Keep the flames small and supervised
A campfire should never be treated like background ambience. Someone needs to stay with it the whole time, because wind, falling embers, and over-fed flames can change the situation quickly. That is especially true on family trips, where people drift off to fetch mugs, adjust sleeping bags, or help children settle in. The fire should still have an adult looking at it.
- Add wood gradually instead of feeding the fire in a rush.
- Keep a bucket of water and a shovel close enough to use immediately.
- Do not use petrol, lighter fluid, aerosol sprays, or other accelerants.
- Stop adding fuel if sparks start jumping out of the ring.
- Keep pets, loose clothing, and sleeping gear well back from the heat.
If I am cooking, I let the fire settle into hot embers first rather than trying to cook over big, lively flames. It gives more control and far less smoke. When the evening winds down, the real safety test begins: putting the fire out completely.
Put it out completely before you walk away
This is the step people rush, and it is the one that matters most. The safest method is to drown the fire with water, stir the embers, add more water, and repeat until there is no heat left. Do it slowly so you do not throw ash into the air or miss hidden coals under the top layer. The ashes should be cold enough to touch with the back of your hand before you leave them.
- Pour water over the embers until the hissing stops.
- Stir the ashes and coals so water reaches everything underneath.
- Pour on more water and stir again.
- Check for warmth with the back of your hand near the surface.
- Repeat until the fire bed is completely cold.
Do not bury a still-warm fire with soil or pile stones over it. That can trap heat and keep the embers alive longer than you expect. Once the site is cold, the UK rules become just as important as the fire routine itself.
What UK campsites usually expect from you
British campsites tend to be practical rather than romantic about campfires, and that is a good thing. Many will allow them only in a dedicated ring, will ask you to keep them low, or will ban them during dry spells. Fire services across the UK also repeat the same camping advice for good reason: keep clear spacing between tents and vehicles, never use fuel-burning devices inside a tent, and make sure you know the site’s fire arrangements before dark.
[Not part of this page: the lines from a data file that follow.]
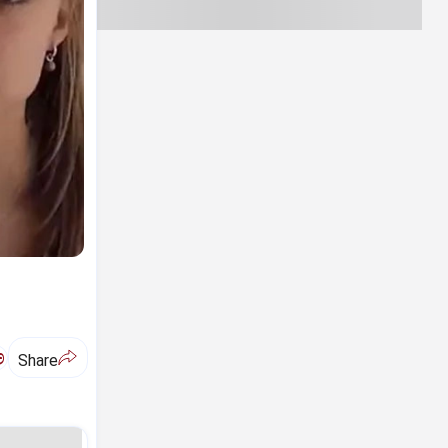
ಅ
Share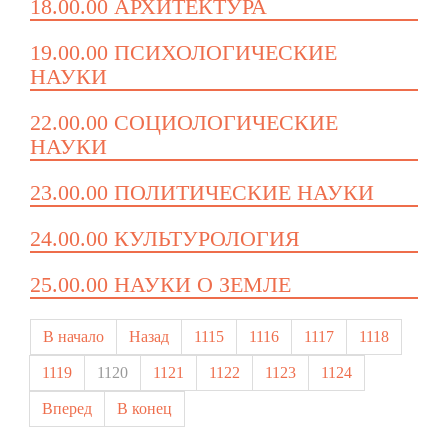
18.00.00 АРХИТЕКТУРА
19.00.00 ПСИХОЛОГИЧЕСКИЕ
НАУКИ
22.00.00 СОЦИОЛОГИЧЕСКИЕ
НАУКИ
23.00.00 ПОЛИТИЧЕСКИЕ НАУКИ
24.00.00 КУЛЬТУРОЛОГИЯ
25.00.00 НАУКИ О ЗЕМЛЕ
В начало
Назад
1115
1116
1117
1118
1119
1120
1121
1122
1123
1124
Вперед
В конец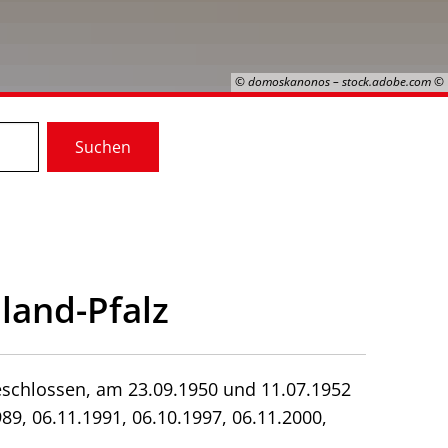
© domoskanonos – stock.adobe.com
Suchen
land-Pfalz
schlossen, am 23.09.1950 und 11.07.1952
89, 06.11.1991, 06.10.1997, 06.11.2000,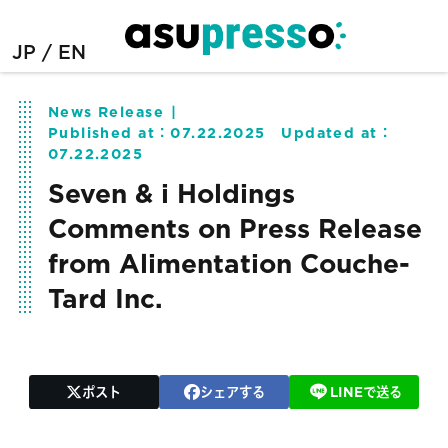
JP
EN
News Release
Published at：
07.22.2025
Updated at：
07.22.2025
Seven & i Holdings
Comments on Press Release
from Alimentation Couche-
Tard Inc.
ポスト
シェアする
LINEで送る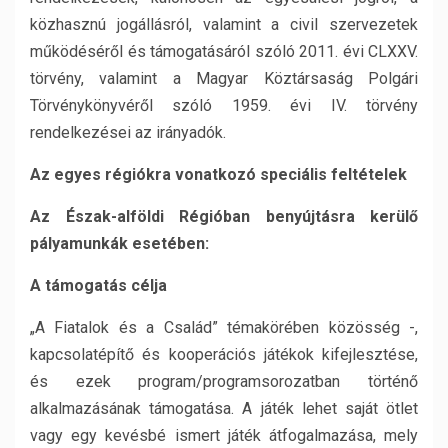
közhasznú jogállásról, valamint a civil szervezetek
működéséről és támogatásáról szóló 2011. évi CLXXV.
törvény, valamint a Magyar Köztársaság Polgári
Törvénykönyvéről szóló 1959. évi IV. törvény
rendelkezései az irányadók.
Az egyes régiókra vonatkozó speciális feltételek
Az Észak-alföldi Régióban benyújtásra kerülő
pályamunkák esetében:
A támogatás célja
„A Fiatalok és a Család” témakörében közösség -,
kapcsolatépítő és kooperációs játékok kifejlesztése,
és ezek program/programsorozatban történő
alkalmazásának támogatása. A játék lehet saját ötlet
vagy egy kevésbé ismert játék átfogalmazása, mely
For a family trip, that usually means a few simple habits:
- Keep tents and caravans spaced well apart and away from parked cars.
- Store lighters and matches out of reach of children.
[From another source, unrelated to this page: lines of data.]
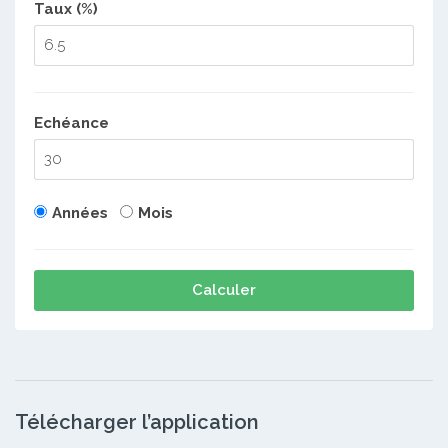
Taux (%)
Echéance
Années
Mois
Calculer
Télécharger l’application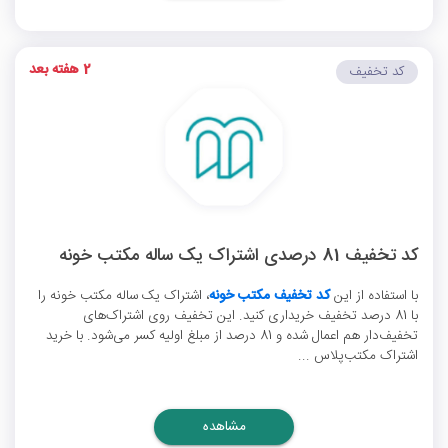
2 هفته بعد
کد تخفیف
کد تخفیف 81 درصدی اشتراک یک ساله مکتب خونه
با استفاده از این
کد تخفیف مکتب خونه
، اشتراک یک ساله مکتب خونه را
با 81 درصد تخفیف خریداری کنید. این تخفیف روی اشتراک‌های
تخفیف‌دار هم اعمال شده و 81 درصد از مبلغ اولیه کسر می‌شود. با خرید
اشتراک مکتب‌پلاس ...
مشاهده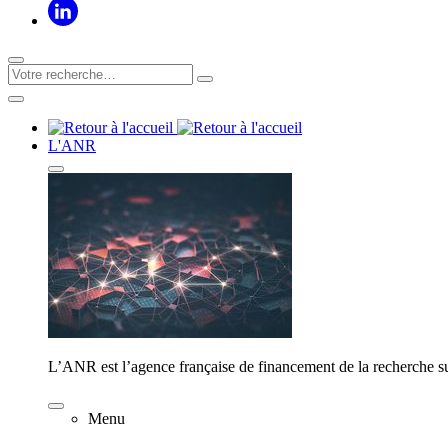
L'ANR
L’ANR est l’agence française de financement de la recherche su
Menu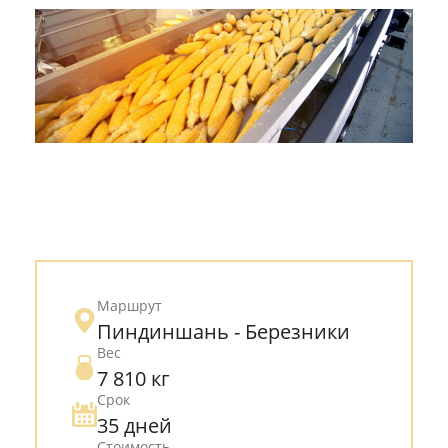
Разное
Эконом-доставка
Все кейсы
Маршрут
Пиндиншань - Березники
Вес
7 810 кг
Срок
35 дней
Стоимость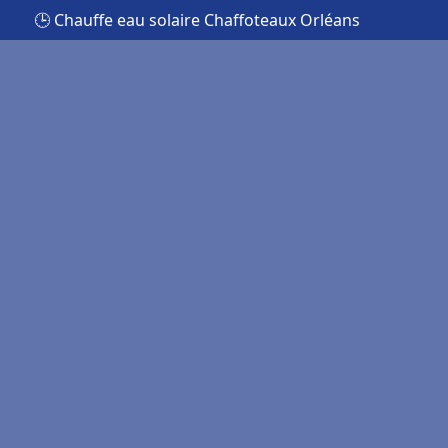
🕒 Chauffe eau solaire Chaffoteaux Orléans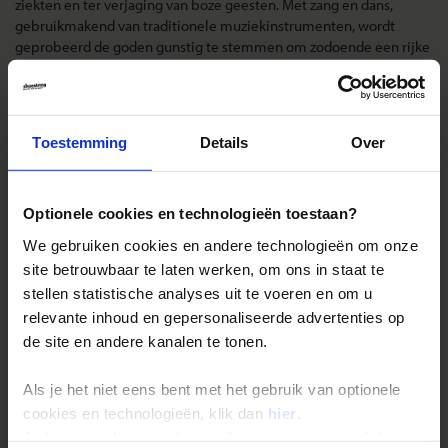
ziekten en ter verjaging van boze geesten. Met zang en dans,
gebruikmakend van traditionele muziekinstrumenten, wordt
geprobeerd de goden gunstig te stemmen om zodoende een rijke
jacht- of oorlogsbuit binnen te halen. In het verleden was verlies of
winst tijdens een treffen tussen twee stammen dan ook vaak een
teken van de kracht der goden.
Toestemming
Details
Over
Landinformatie Botswana
Optionele cookies en technologieën toestaan?
We gebruiken cookies en andere technologieën om onze
site betrouwbaar te laten werken, om ons in staat te
Reizen met Shoestring
stellen statistische analyses uit te voeren en om u
De belangrijkste info op een rij
relevante inhoud en gepersonaliseerde advertenties op
Bestemmingen
de site en andere kanalen te tonen.
Duurzaam reizen
Als je het niet eens bent met het gebruik van optionele
Reis- en annuleringsvoorwaarden
cookies en technologieën, klik dan
hier
.
Veelgestelde vragen
Je kunt je selectie in de instellingen aanpassen of deze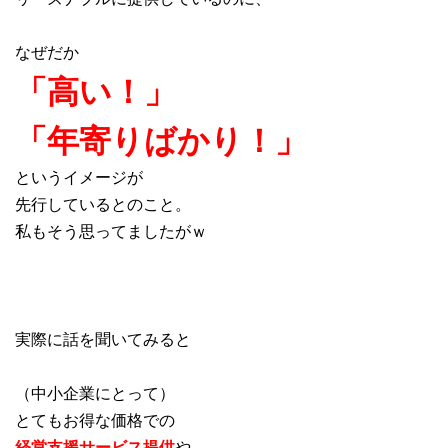
なぜだか
「高い！」
「年寄りばかり！」
というイメージが
先行しているとのこと。
私もそう思ってましたがｗ
実際に話を聞いてみると
（中小企業にとって）
とてもお得な価格での
経営支援サービス提供
や、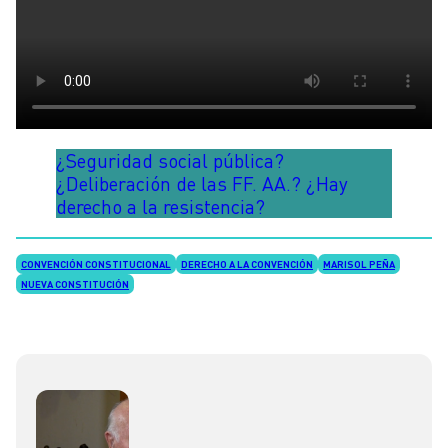
¿Seguridad social pública?
¿Deliberación de las FF. AA.? ¿Hay
derecho a la resistencia?
CONVENCIÓN CONSTITUCIONAL
DERECHO A LA CONVENCIÓN
MARISOL PEÑA
NUEVA CONSTITUCIÓN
- Use torches rather than candles inside or near tents.
- Check whether the site wants a fire bowl, a fixed ring, or no fire at all.
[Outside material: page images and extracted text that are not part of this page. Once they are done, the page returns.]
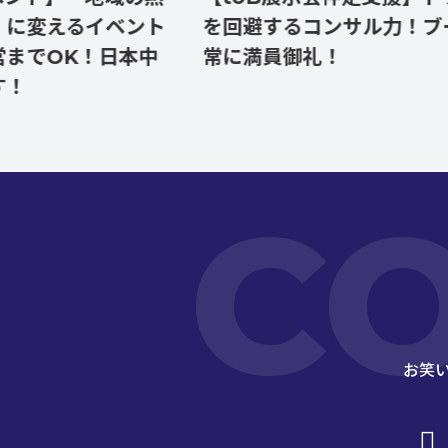
るイベント
を回避するコンサル力！ブースは
K！日本中
常に満員御礼！
C
お笑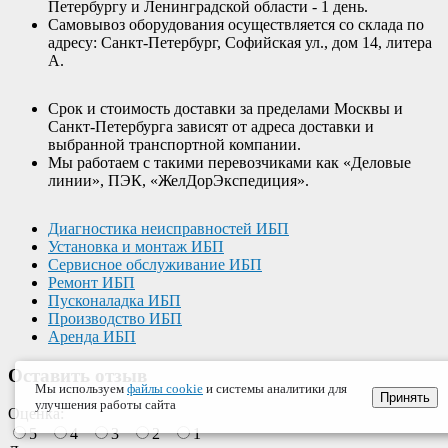
Петербургу и Ленинградской области - 1 день.
Самовывоз оборудования осуществляется со склада по
адресу: Санкт-Петербург, Софийская ул., дом 14, литера
А.
Срок и стоимость доставки за пределами Москвы и
Санкт-Петербурга зависят от адреса доставки и
выбранной транспортной компании.
Мы работаем с такими перевозчиками как «Деловые
линии», ПЭК, «ЖелДорЭкспедиция».
Диагностика неисправностей ИБП
Установка и монтаж ИБП
Сервисное обслуживание ИБП
Ремонт ИБП
Пусконаладка ИБП
Производство ИБП
Аренда ИБП
Оставить отзыв
Мы используем
файлы cookie
и системы аналитики для
Принять
улучшения работы сайта
Оценка:
5
4
3
2
1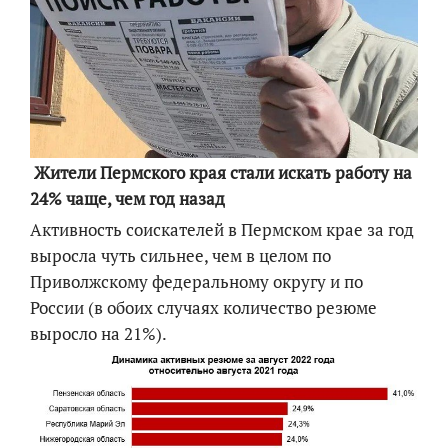
Жители Пермского края стали искать работу на
24% чаще, чем год назад
Активность соискателей в Пермском крае за год
выросла чуть сильнее, чем в целом по
Приволжскому федеральному округу и по
России (в обоих случаях количество резюме
выросло на 21%).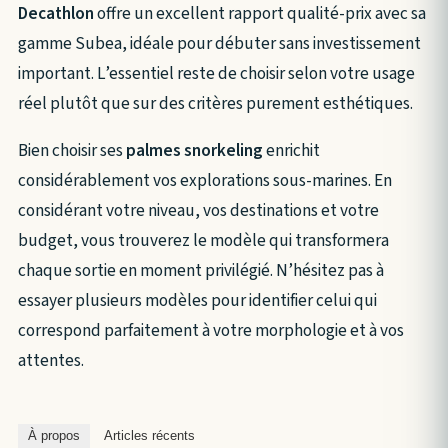
Decathlon
offre un excellent rapport qualité-prix avec sa
gamme Subea, idéale pour débuter sans investissement
important. L’essentiel reste de choisir selon votre usage
réel plutôt que sur des critères purement esthétiques.
Bien choisir ses
palmes snorkeling
enrichit
considérablement vos explorations sous-marines. En
considérant votre niveau, vos destinations et votre
budget, vous trouverez le modèle qui transformera
chaque sortie en moment privilégié. N’hésitez pas à
essayer plusieurs modèles pour identifier celui qui
correspond parfaitement à votre morphologie et à vos
attentes.
À propos
Articles récents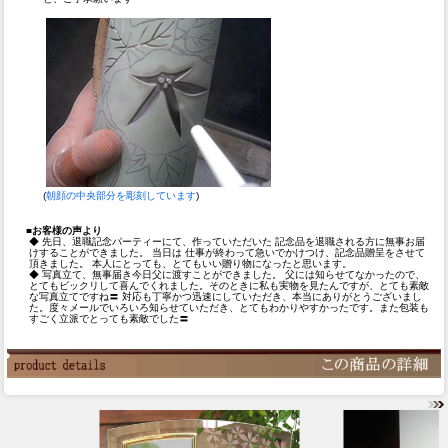
(
朝顔の中央部分を彫刻しています
)
■お客様の声より
◆ 先日、退職記念パーティーにて、作っていただいた 記念品を退職される方に無事お届
けすることができました。 当日は 仕事が終わって急いでかけつけ、記念品贈呈をさせて
頂きました。 本人にとっても、とてもいい贈り物になったと思います。
◆ 写真立て、無事届き今日父に渡すことができました。 父には知らせてなかったので、
とてもビックリして喜んでくれました。そのときに私も実物を見たんですが、とても素敵
な写真立てですね〓 対応も丁寧かつ迅速にしていただき、本当にありがとうございまし
た。度々メールでいろいろ知らせていただき、とてもわかりやすかったです。また包装も
すごく立派でとっても素敵でした〓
- Switch to a stove or a barbecue alternative if the ground is dry or the wind picks up.
The best campsite fire is the one that fits the site rules without creating work for the next person. That idea leads neatly to the habits I never skip, even on very simple trips.
The habits I never skip around campfires
Small routines make the biggest difference. I keep all my fire kit together in one bag so I am not searching for water, a lighter, or gloves once the sun drops. I also split or prepare wood earlier in the day, because rushing around after dusk is where people make shortcuts. If the site allows only a tiny fire, I treat that as a feature, not a compromise.
- Pack a bucket, a shovel, waterproof matches, and a backup lighter.
- Burn only clean wood; never plastic, foil, food waste, or treated timber.
- Leave enough time to extinguish the fire properly before bed.
- Do one final check at standing height and one lower down near the ashes.
- Choose a stove instead of a fire when the weather makes open flames awkward.
For me, that is the real answer: a campfire should add warmth, light, and a bit of atmosphere without taking control of the evening. Keep it small, keep it watched, and put it out until it is genuinely cold, and the fire becomes part of the trip rather than a risk you carry home.